I had an interesting last 24 hours. Yesterday, I got home from work after a ten minute bike ride. (It usually takes me 12 minutes). The sky was overcast so I debated whether or not to go to my church to caulk windows. I decided that the time of supper and weather would dictate my decision. I also decided I was going to go on a 6 mile run late last night. About 5 o’clock, C and G came over and started the movie, “Facing the Giants”. It’s a good movie, but we were interrupted around 6:50 to eat our steaks and green beans, among other things.
When dinner was finished it really was too late to be going to church to work and there was still about an hour left of the movie. So I decided to stick around and go do windows tonight. The movie got done and we talked for a while, texting one of C’s friends from college. About 10 o’clock, I left to go on my run, my brother J having shown up and restarted the movie.
I ran 6 miles in 41 minutes and change. The first three miles were faster and I kinda dropped off in the middle, around 27th and Cornhusker. I thought about writing a screenplay or organizing a fun run, where the proceeds would go to a project at church or the Peoples City Mission or something along those lines. As the run drew on, I began to picture the time on the stove back at home reading 11:38, forty minutes after I had left. I wanted to see it and pushed myself for speed.
This morning, I went out to bike to work to find its rear tire completely flat. It wasn’t what I’d hoped for, but J had been driving to work for weeks so I hitched a ride with him. I had made a lunch and brought my backpack full of my bible and my book. I read my bible for the ten minutes before I had to clock in and set my mind on being Godly throughout my workday.
An hour into work, I receive a text from C and instead of painting baseboards, I labor through a series of messages. It is good and has highlighted an otherwise monotonous day of scraping old paint off doorjams and repainting them.

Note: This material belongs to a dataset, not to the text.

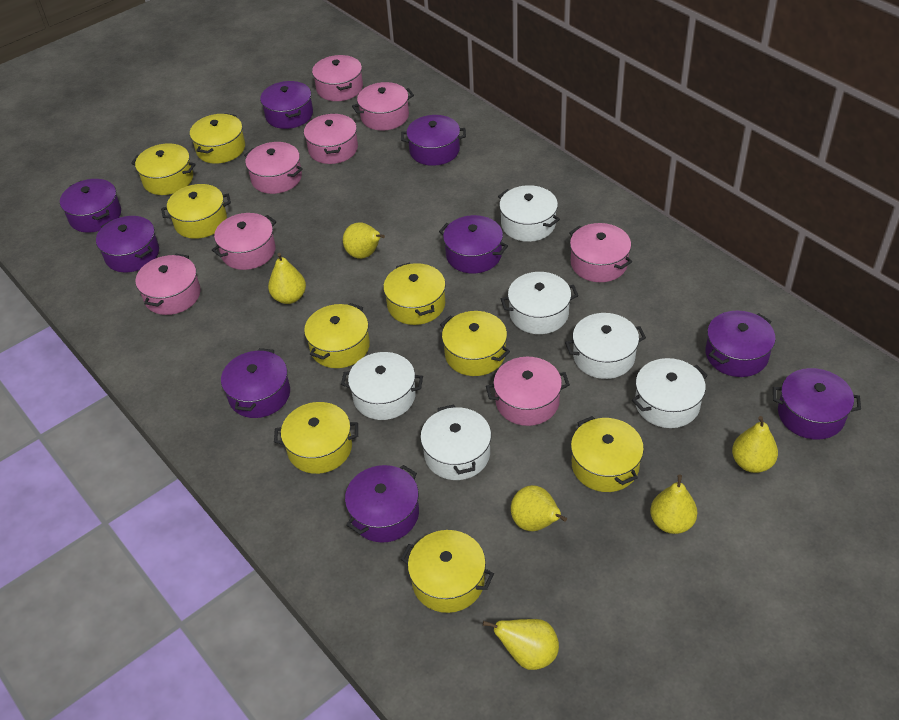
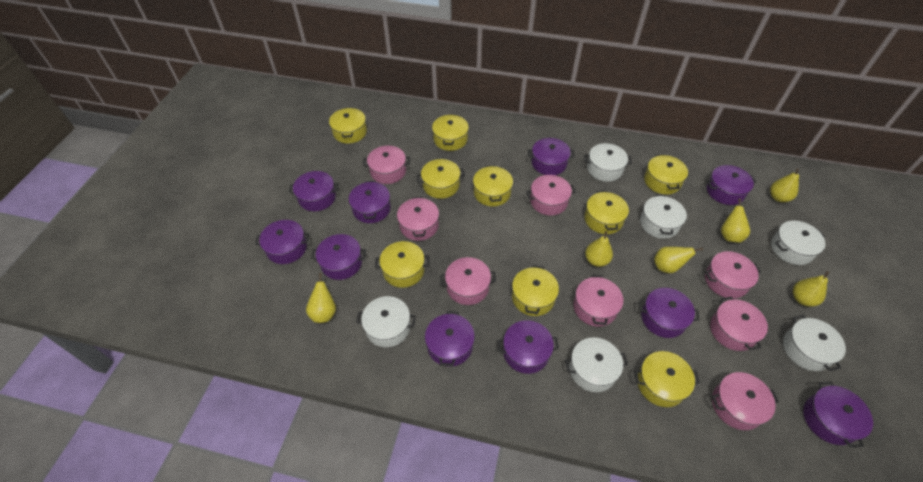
purple pot: [60,179,121,232] [96,216,159,272] [221,348,290,418] [260,81,313,129] [345,465,419,542] [401,115,466,166] [439,215,508,273] [705,311,776,377] [773,368,861,440] = 9 -> [255,220,310,264] [289,171,339,211] [311,234,366,280] [349,181,391,223] [425,311,475,367] [497,320,559,374] [528,138,575,175] [639,288,699,338] [707,165,756,205] [803,382,873,448] = 10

I write an outline of what happens next in my story during lunch and get back to work.
Now, my feet and legs hurt from running and standing to paint the 9ft tall doors but I will nevertheless go to church this evening to caulk the windows, not because I should, but because God has iven me the ability and knowledge to do that and serving Him in that way is what I’m called to.
At some point, I’ll finish my dialogue on maturity, but what’s left is only deductions that I’ve made in looking at the foundations of maturity I discussed in part 1. A site will go up as soon as I can figure it out with my book for some of you to read through. And a screenplay is not an unheard of thing for the future.
JA Menter
“Greatness is determined not by what power one wields but by what power one choses not to wield.”